_Dataset excerpt_:
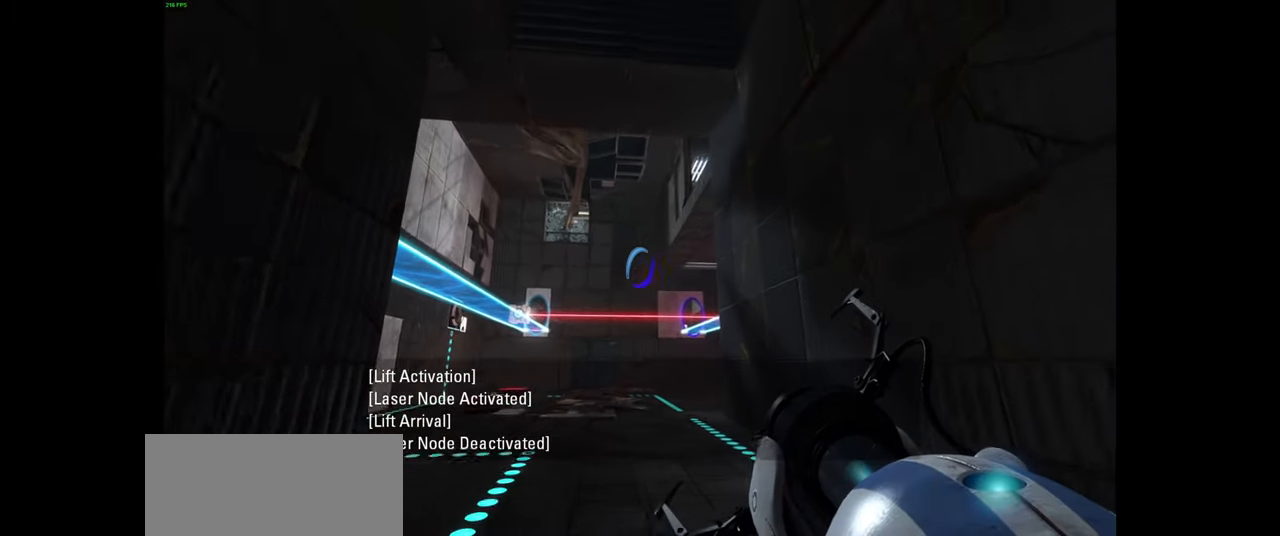
{"keys": [], "mouse": [], "events": [[16, "d", "down"], [166, "s", "up"], [183, "d", "up"]]}
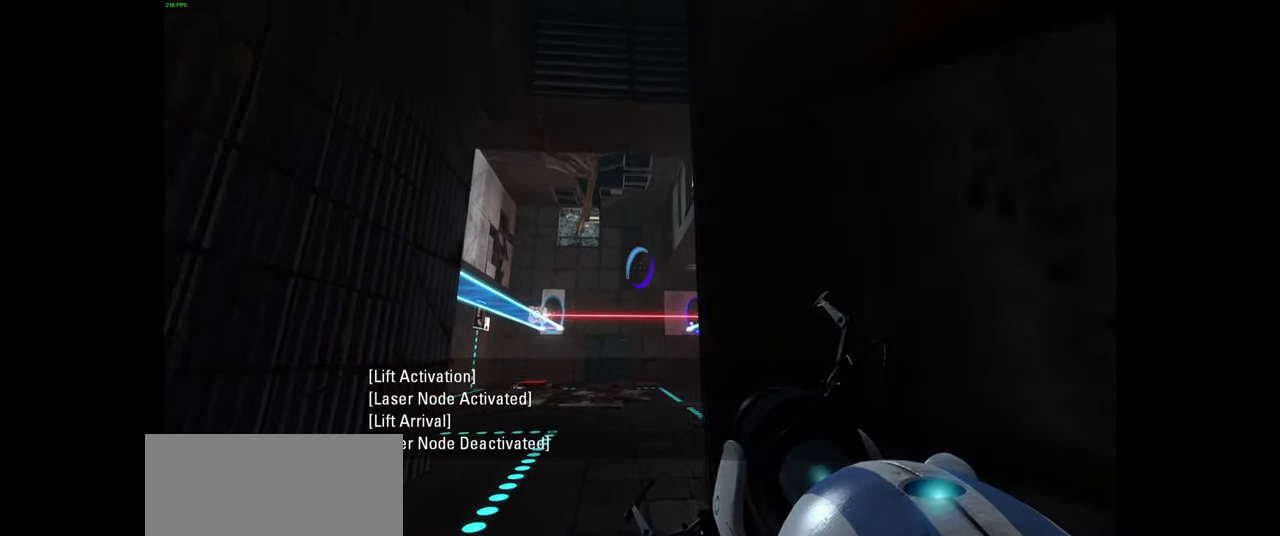
{"keys": ["w"], "mouse": [], "events": [[483, "w", "down"]]}
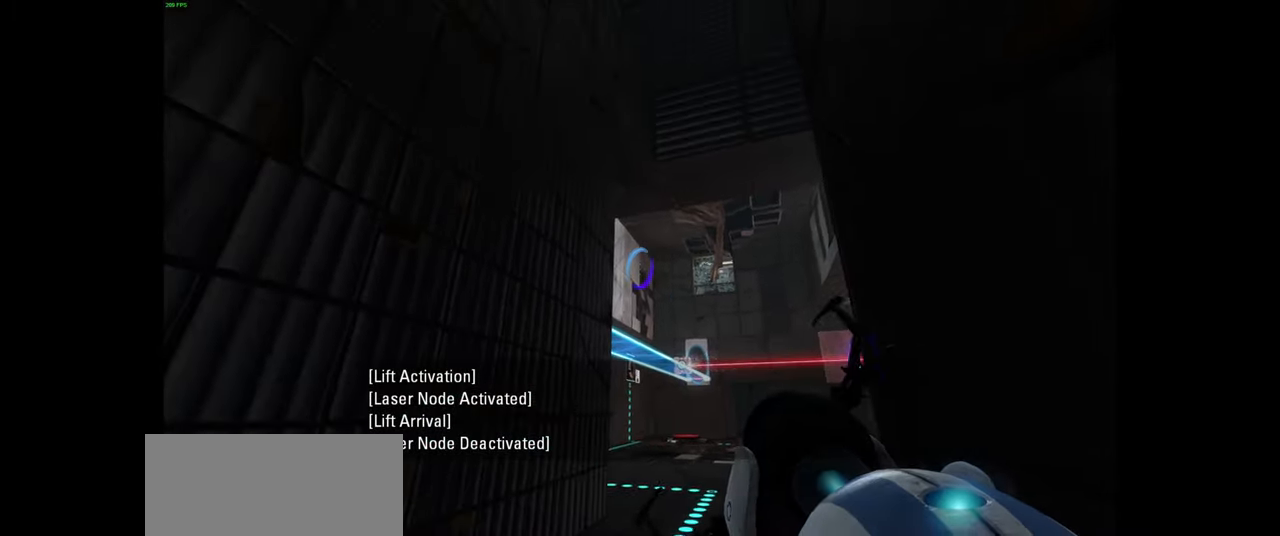
{"keys": ["a", "w"], "mouse": [], "events": [[116, "d", "down"], [183, "d", "up"], [216, "a", "down"], [299, "w", "up"], [466, "w", "down"]]}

_Exercise_: Any picture in the listing above gets left out; output the rest exactly.

_Output of the exercise_:
{"keys": [], "mouse": [], "events": [[16, "d", "down"], [166, "s", "up"], [183, "d", "up"]]}
{"keys": ["w"], "mouse": [], "events": [[483, "w", "down"]]}
{"keys": ["a", "w"], "mouse": [], "events": [[116, "d", "down"], [183, "d", "up"], [216, "a", "down"], [299, "w", "up"], [466, "w", "down"]]}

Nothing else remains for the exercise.